Moreover, these companies have typically struggled with R&D productivity and have, therefore, not been able to replenish their pipelines effectively. This situation increases their risk of patent expirations and generic competition.

Osmani said: “All these risks and challenges make the traditional pharmaceutical companies less appealing as long-term investment opportunities in our view.

“Instead, investors could prioritise firms in medical technology and healthcare delivery, which are better positioned to innovate and meet the growing demands of an ageing population, and which are better positioned to benefit from the significant spending required in healthcare infrastructure, and in drug development and outsourcing trends in particular.”

While presenting opportunities, Rob Perrone, investment counsellor at Orbis Investments, rather sees ageing population as a risk factor.

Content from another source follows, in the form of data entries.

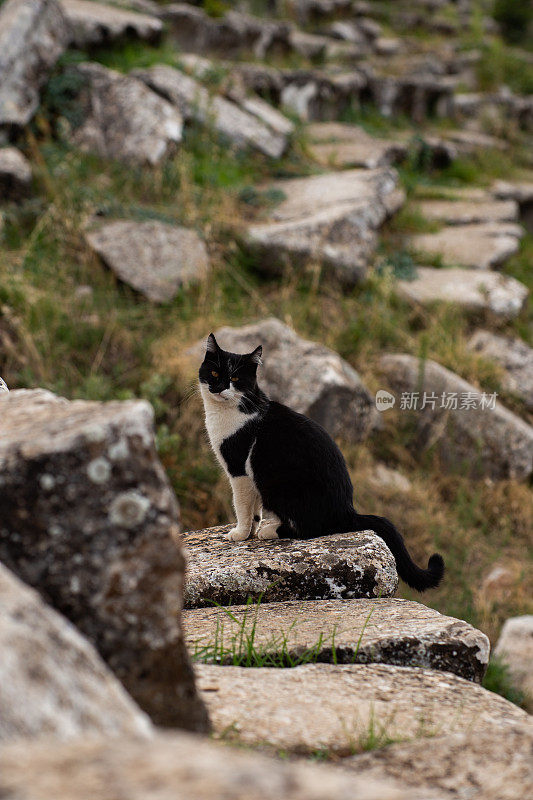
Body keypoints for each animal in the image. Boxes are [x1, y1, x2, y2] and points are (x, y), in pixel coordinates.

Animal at [197, 332, 442, 592]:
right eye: (214, 373)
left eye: (234, 378)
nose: (219, 387)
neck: (231, 412)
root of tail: (347, 510)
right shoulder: (250, 480)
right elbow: (254, 510)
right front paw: (250, 530)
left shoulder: (240, 471)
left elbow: (242, 506)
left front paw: (240, 534)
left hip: (279, 487)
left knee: (311, 528)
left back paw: (271, 530)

He explained: “We had growth in the labour force for 40 or 50 years and the impact of that was disinflationary. That's now going the other way. We have fewer working-age people for every pensioner, so the dependency ratio is getting worse. If the labour market becomes tighter, unemployment rate gets lower and workers have a bit more bargaining power with employers, which could lead to higher wage growth. Wage growth has a very tight relationship with core inflation.”

Yet, he warned that the market does not seem very concerned about this dynamic and is assuming that inflation will be “well-behaved”, falling back to 2% - the level central banks target - and staying permanently at this level. As a result, this risk is not reflected in asset prices.

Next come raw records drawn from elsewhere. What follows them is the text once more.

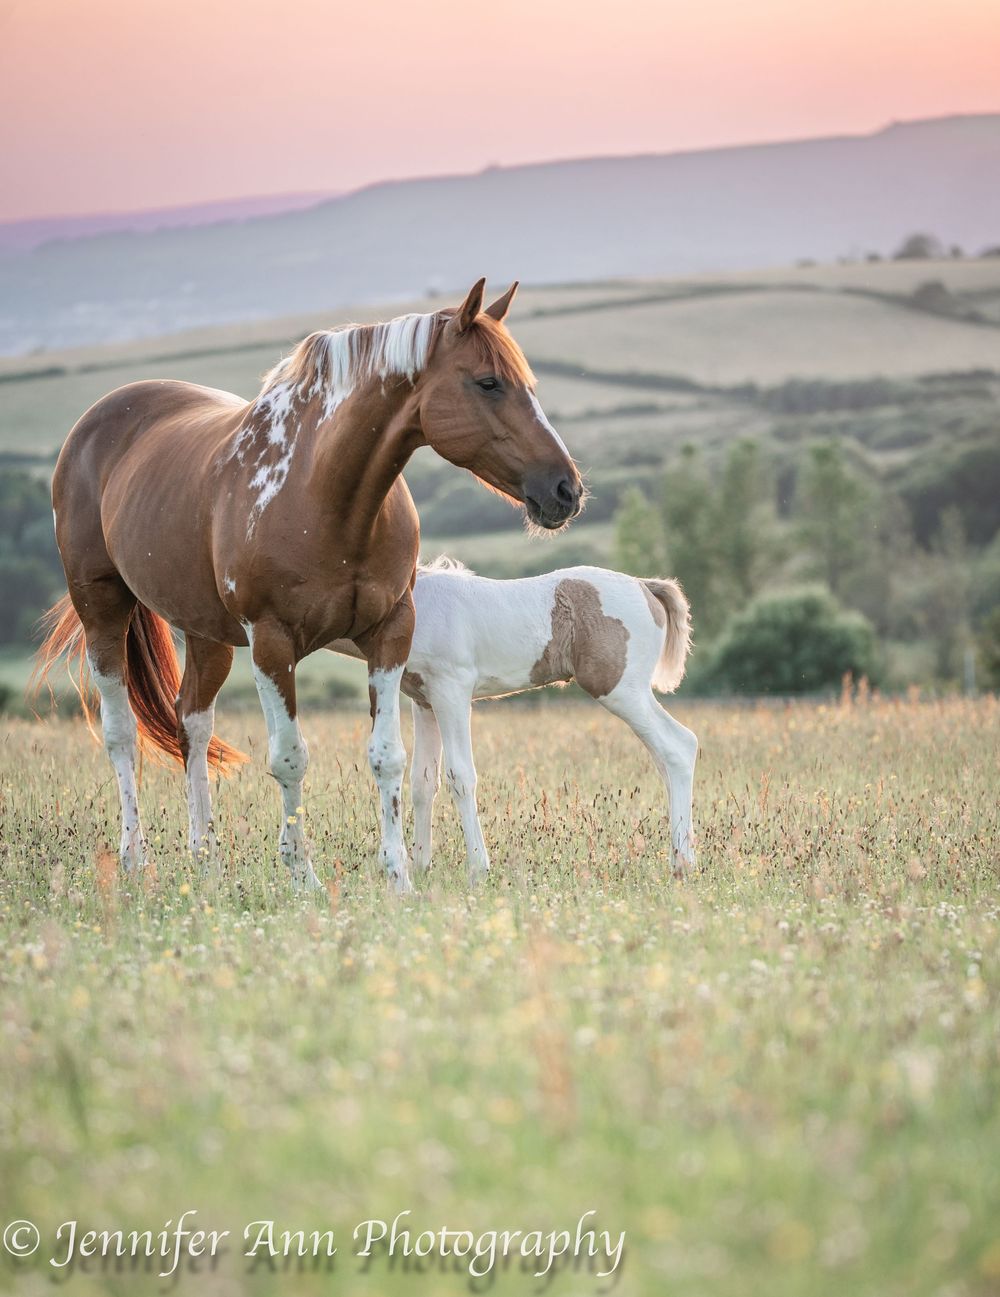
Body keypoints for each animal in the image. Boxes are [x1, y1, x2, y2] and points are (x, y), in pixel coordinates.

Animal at [33, 279, 583, 894]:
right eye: (488, 382)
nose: (565, 489)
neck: (324, 497)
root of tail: (98, 420)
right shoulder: (273, 643)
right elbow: (290, 758)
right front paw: (303, 875)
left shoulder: (390, 632)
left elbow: (388, 756)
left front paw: (398, 877)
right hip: (102, 608)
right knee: (122, 733)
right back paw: (135, 858)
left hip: (206, 633)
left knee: (191, 724)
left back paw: (207, 859)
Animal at [329, 559, 697, 882]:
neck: (419, 606)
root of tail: (643, 585)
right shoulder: (424, 703)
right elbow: (423, 781)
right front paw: (421, 868)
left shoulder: (452, 691)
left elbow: (460, 776)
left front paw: (478, 869)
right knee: (665, 759)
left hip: (622, 690)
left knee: (679, 746)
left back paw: (682, 864)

Another risk associated with the ageing population is that the costs of pensions and healthcare programmes will likely balloon.

Perronne said: “Already this year in the US, if you combine mandatory spending and Medicare plus net interest on the debt, that already covers 100% of government revenues. They are already looking at a deficit before they even consider defence or discretionary spending.

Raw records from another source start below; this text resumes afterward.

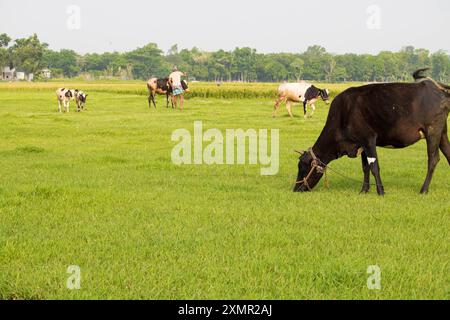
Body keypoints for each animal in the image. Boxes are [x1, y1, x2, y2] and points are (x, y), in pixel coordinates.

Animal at [294, 68, 448, 195]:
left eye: (302, 166)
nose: (295, 189)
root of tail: (434, 88)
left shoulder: (369, 139)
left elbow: (374, 166)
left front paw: (380, 191)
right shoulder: (361, 143)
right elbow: (365, 167)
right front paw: (364, 190)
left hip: (432, 131)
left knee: (433, 159)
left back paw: (423, 189)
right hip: (442, 133)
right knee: (448, 154)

“The latest estimates of US government are that the Social Security Trust Fund, which helps to fund pensioner payments will be depleted in 2033 or 2034.”

He added that governments are unlikely to reduce these benefits or raise taxes to fund them, as such measures would be very unpopular with voters.

Instead, he believes governments will “kick the can down the road” and issue more debt, as this is the more appealing option from a politician’s perspective.

“When we look at where debt is headed in the US, the UK, Japan, etc, the debt-to-GDP ratio is going to go up. As governments have bigger debt loads, it will become harder and harder to limit their deficits, because the interest on the debt is consuming more. More debt means more interest expense, which means worse deficit, which means more debt issuance to cover those worsening deficits.”

Therefore, Orbis favours inflation-linked bonds versus long-term nominal bonds and shorter terms bonds versus long-term bonds.